Così la masturbazione non è più il piacere che è, non è più l’atto virile per antonomasia, con cui prima il bambino, poi l’adolescente, il ragazzo e infine l’uomo “misurano” il mondo e sfidano l’altro da sé, ovvero gli altri maschi, bensì diventa in Shame (disonore, onta, peccato, vergogna e pudore), l’atto con cui privarsi del piacere, condiviso o no, del sesso. L’Uomo Totemico, quello priapesco, quello primitivo, quello primigenio, faunico, a cui tutti consapevoli o no tendiamo idealizzando misure ed erezioni, diventa per McQueen l’Uomo anti-totemico, per cui il membro è solo un’appendice che ciondola tra una coscia e l’altra durante il rituale mattutino della sveglia-segreteria telefonica-doccia con cui simbolicamente Fassbender introduce la monomania patologica del suo personaggio. Certo, non è un film di Bob Clark, ma è sintomatico di questa riflessione il fatto che non è visibile nessuna erezione lungo tutto l’arco del film che, non dimentichiamolo, è un’erotomachia.
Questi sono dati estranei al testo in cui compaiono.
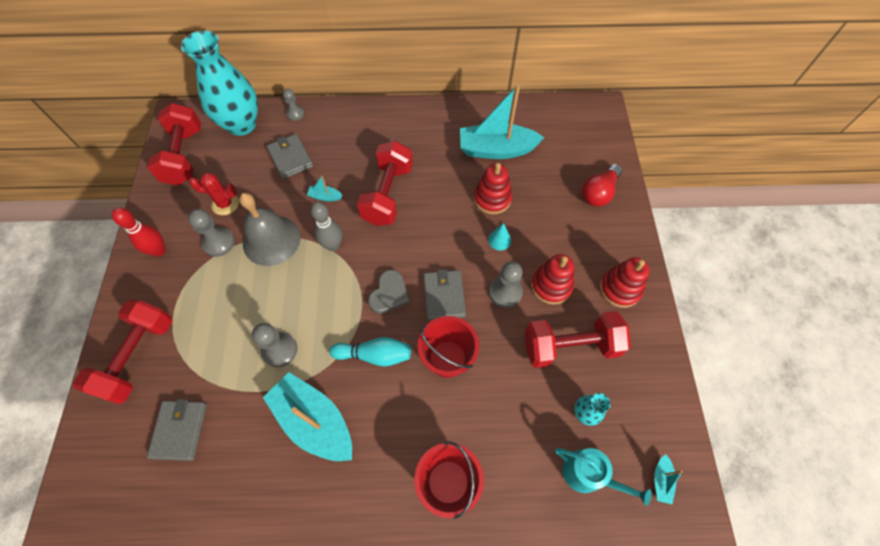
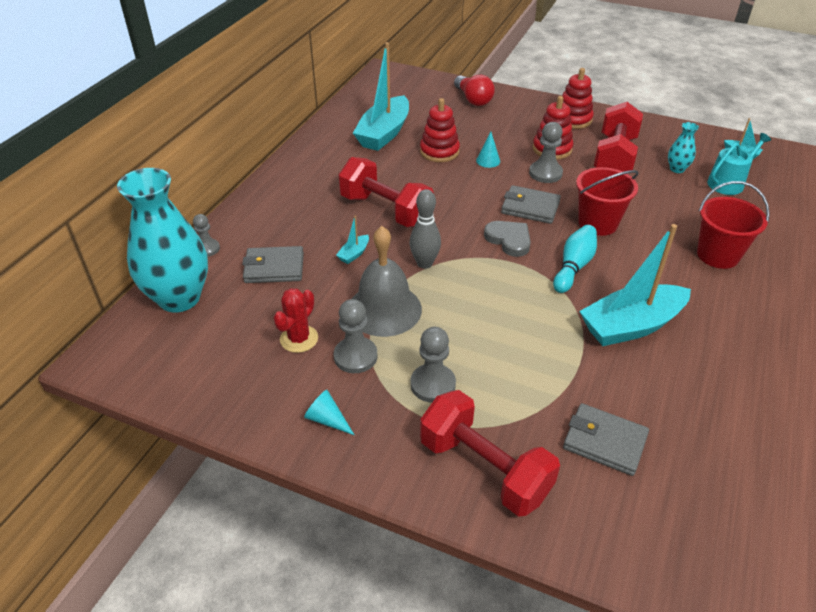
camera: 65 degrees left, 20 degrees down
red bowling pin [112,208,166,256] -> turquoise cone [304,390,354,435]
red dumbbell [147,103,201,186] -> none
grey pawn [252,323,297,367] -> grey pawn moved to [410,327,456,403]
Anche il finale sembra moralizzare l’impeto trasgressivo ed erotomane del personaggio, ma è solo un abbaglio. McQueen non demonizza il sesso, né la masturbazione, né la frenesia sessuale di Fassbender, ma ci sveglia a suon di sberle sull’importanza delle piccole cose, come l’amore per una sorella, gli amici, ed una ricchezza interiore che non può esaurirsi in un video porno o in un girone lussurioso notturno. Un finale un po’ ricattatorio, facilmente confondibile come moralizzatore, in realtà ci trascina di peso nel più banale e scontato incontro con la dura e pura realtà. Quella realtà che il personaggio di Fassbender aveva perso di vista, pur essendo sulla strada giusta, quella della libertà sessuale, affrancato dalla menzogna dell’amore coniugale, la strada dell’autonomia affettiva e della curiosità mai doma per il piacere, per la carne, per la propria fisicità. Citare un passaggio di Faulkner, può sembrare fuori luogo, ma letto il giorno stesso della visione di Shame, può aprire non pochi interrogativi: “La Rispettabilità. È lei la causa. Ho scoperto che è l’ozio che coltiva tutte le nostre virtù, le nostre qualità più sopportabili: la contemplazione, l’equanimità, la pigrizia, il lasciare in pace la gente; la buona digestione mentale e fisica: la saggezza di concentrarsi nei piaceri materiali – mangiare, evacuare, fornicare e starsene sdraiati al sole – dei quali non v’è di meglio, nulla di altrettanto bello, nulla a questo mondo se non vivere per il breve tempo in cui si ha in prestito la vita, se non essere vivi e saperlo – oh, sì, è da lei che l’ho imparato; ha segnato anche me per sempre –, nulla, nulla di meglio” [il corsivo è mio, ndr], (William Faulkner, Le palme selvagge [The Wild Palms, 1939], Adelphi, Milano, 1999).